The Desolation of Smaug isn’t perfect, the plot does strain at times, but it’s certainly Peter Jackson’s most wildly entertaining, staggering and strangely enough, absolutely terrifying film so far.

The frightening moments come in the form of Beorn (Mikael Persbrandt), a Skin-Changer who may be a little too much to “bear” for the small ones, but he’s nothing compared to the – somewhat recycled – creepy Spiders from the Rings films that will leave arachnophobes, new and old, squirming in their seats. There’s another one…believe me, there IS another one…but we’ll get to it later.

As far as action goes, this Hobbit chapter delivers in astounding quantities with plenty of arrows flying and fist and sword fight sequences, something the first one lacked. Jackson also makes up for it with a stunningly executed barrel chase down a river that’s up there with Indiana Jones either trying to dodge a boulder or being pursued on mine-cart. Even if some of it is a little on the unbelievable side, so what? In 3-D, the final scenes in a treasure-laden cave have gold coins and jewels flying towards you and you’ll want to grab some of them yourself.
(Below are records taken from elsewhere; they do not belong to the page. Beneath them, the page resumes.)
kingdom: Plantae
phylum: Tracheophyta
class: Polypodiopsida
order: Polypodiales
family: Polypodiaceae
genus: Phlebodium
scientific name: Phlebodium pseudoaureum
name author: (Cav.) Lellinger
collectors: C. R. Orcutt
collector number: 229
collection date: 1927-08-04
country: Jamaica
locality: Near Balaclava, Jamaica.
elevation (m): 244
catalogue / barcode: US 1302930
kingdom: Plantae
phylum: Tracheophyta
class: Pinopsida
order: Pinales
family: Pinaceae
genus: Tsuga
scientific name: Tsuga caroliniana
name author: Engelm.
But whatever dimension you see this film in, whether it’s the battles or the gorgeous-looking Middle Earth sets; it will still grab your attention.

Martin Freeman reprises Bilbo and continues to feel at ease with his role, the same for the Dwarves, Ian McKellan as Gandolf…need I say more? Rings fans will be pleased to know Legolas is back, played once again by Orlando Bloom, and he, like all the other Rings characters and actors portraying them, hasn’t changed a bit. New cast members include a terrific Stephen Fry as the Master of Lake-Town and Evangeline Lilly playing female Elf Tauriel. Her character, however, is a bit of a disappointment. When she’s in action, she shines but when she’s speaking, she seems bland and lacks the spirit and fieriness of movie heroines like The Cat from The Dark Knight Rises and Avatar’s Neytiri.

But the star turn is Benedict Cumberbatch providing motion-capture and a voice like Scar from The Lion King on an amplifier for the most startling movie monster since Jurassic Park’s T-Rex…Smaug the Dragon. Forget Gollum, this dude’s the real deal. He practically scared the living (insert your own expletive here) out of me. The third dimension also makes him all the more petrifying. He will leave cinema-goers having nightmares for weeks and would even make Spielberg soil himself. God only knows what lies in store for us once the last instalment arrives. Until then, this beastie boy needs to be in the Rogues Gallery along with Kong and Godzilla and Cumberbatch needs some kind of recognition for his work here, perhaps an award.

All in all, The Desolation of Smaug improves on An Unexpected Journey in every way possible. Yes, the Tolkien purists may be ticked off by the many diversions from the original Hobbit book but in this case, they’re moaning about nothing. What’s more, once the film starts and they’re stunned by this true spectacle, only then will they shut up.